_Written task:_ Please rewrite every entry below, changing "locality" to "site" and leaving everything else as it is. Omit the pictures from your version.

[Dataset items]
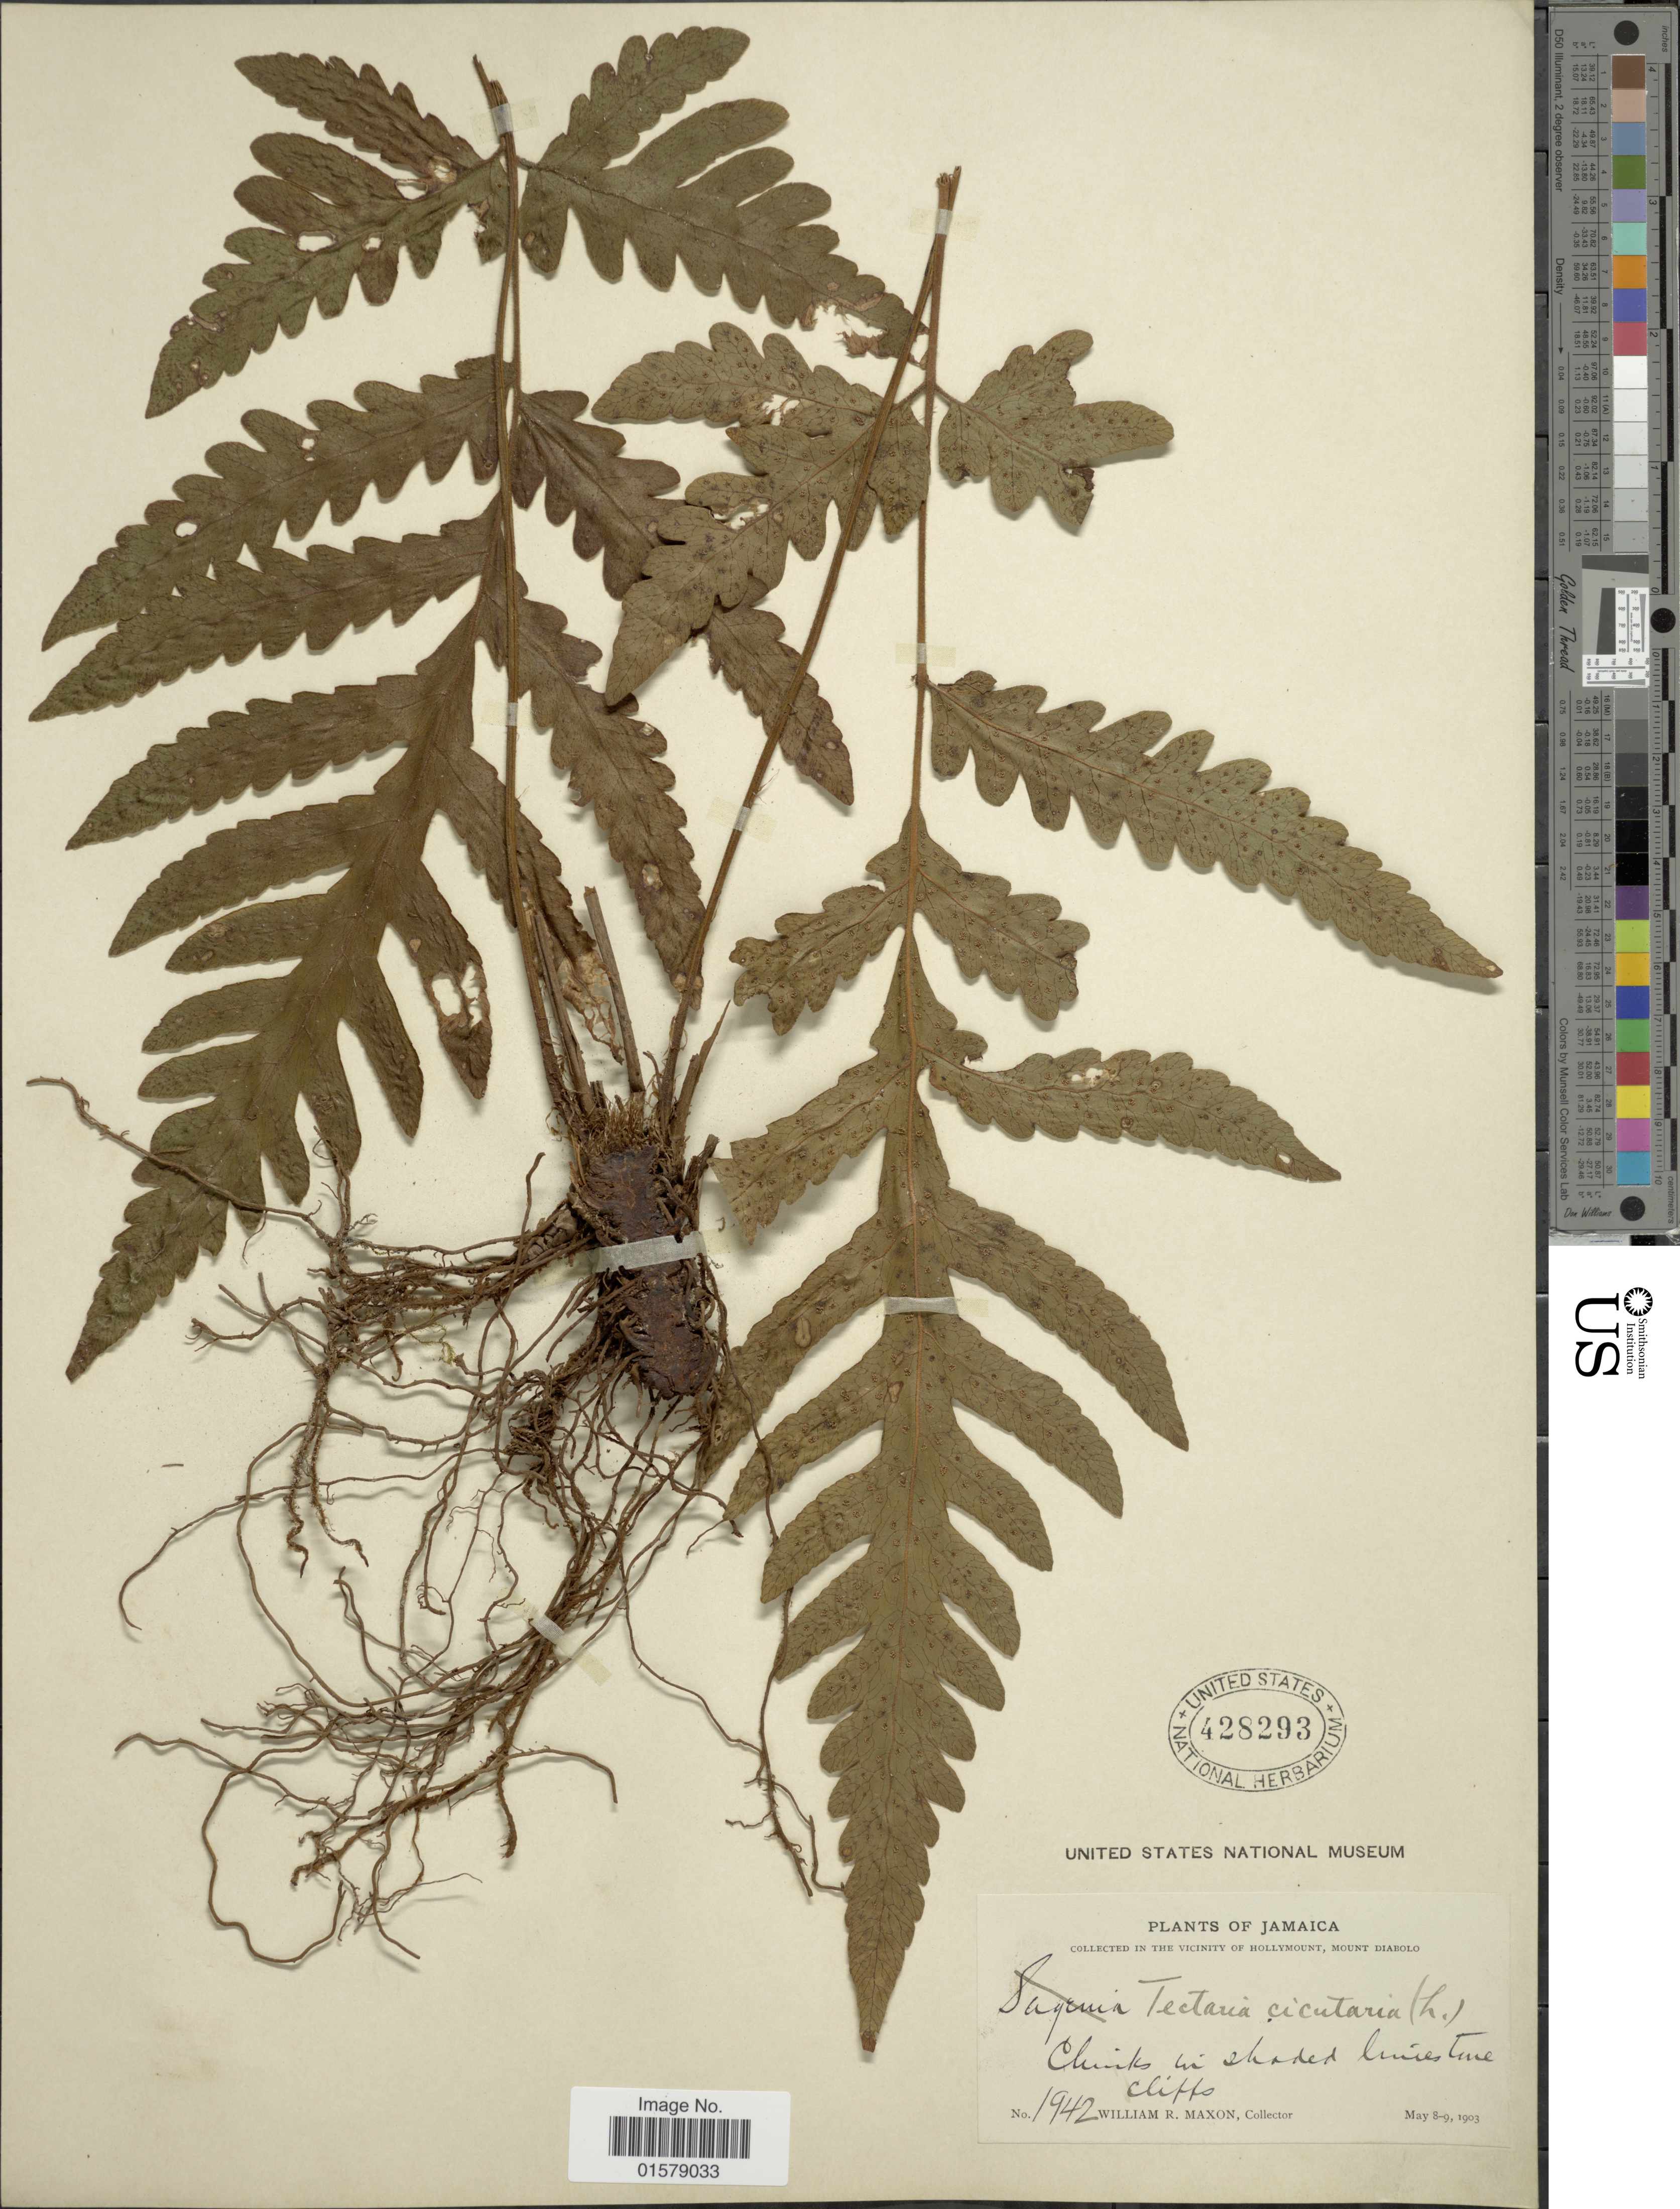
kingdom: Plantae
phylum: Tracheophyta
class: Polypodiopsida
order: Polypodiales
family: Tectariaceae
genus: Tectaria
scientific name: Tectaria cicutaria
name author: (L.) Copel.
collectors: W. R. Maxon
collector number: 1942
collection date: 1903-05-07/1903-05-08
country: Jamaica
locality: In the Vicinity of Hollymount. Mount Diablo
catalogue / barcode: US 428293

_Problem solution:_
kingdom: Plantae
phylum: Tracheophyta
class: Polypodiopsida
order: Polypodiales
family: Tectariaceae
genus: Tectaria
scientific name: Tectaria cicutaria
name author: (L.) Copel.
collectors: W. R. Maxon
collector number: 1942
collection date: 1903-05-07/1903-05-08
country: Jamaica
site: In the Vicinity of Hollymount. Mount Diablo
catalogue / barcode: US 428293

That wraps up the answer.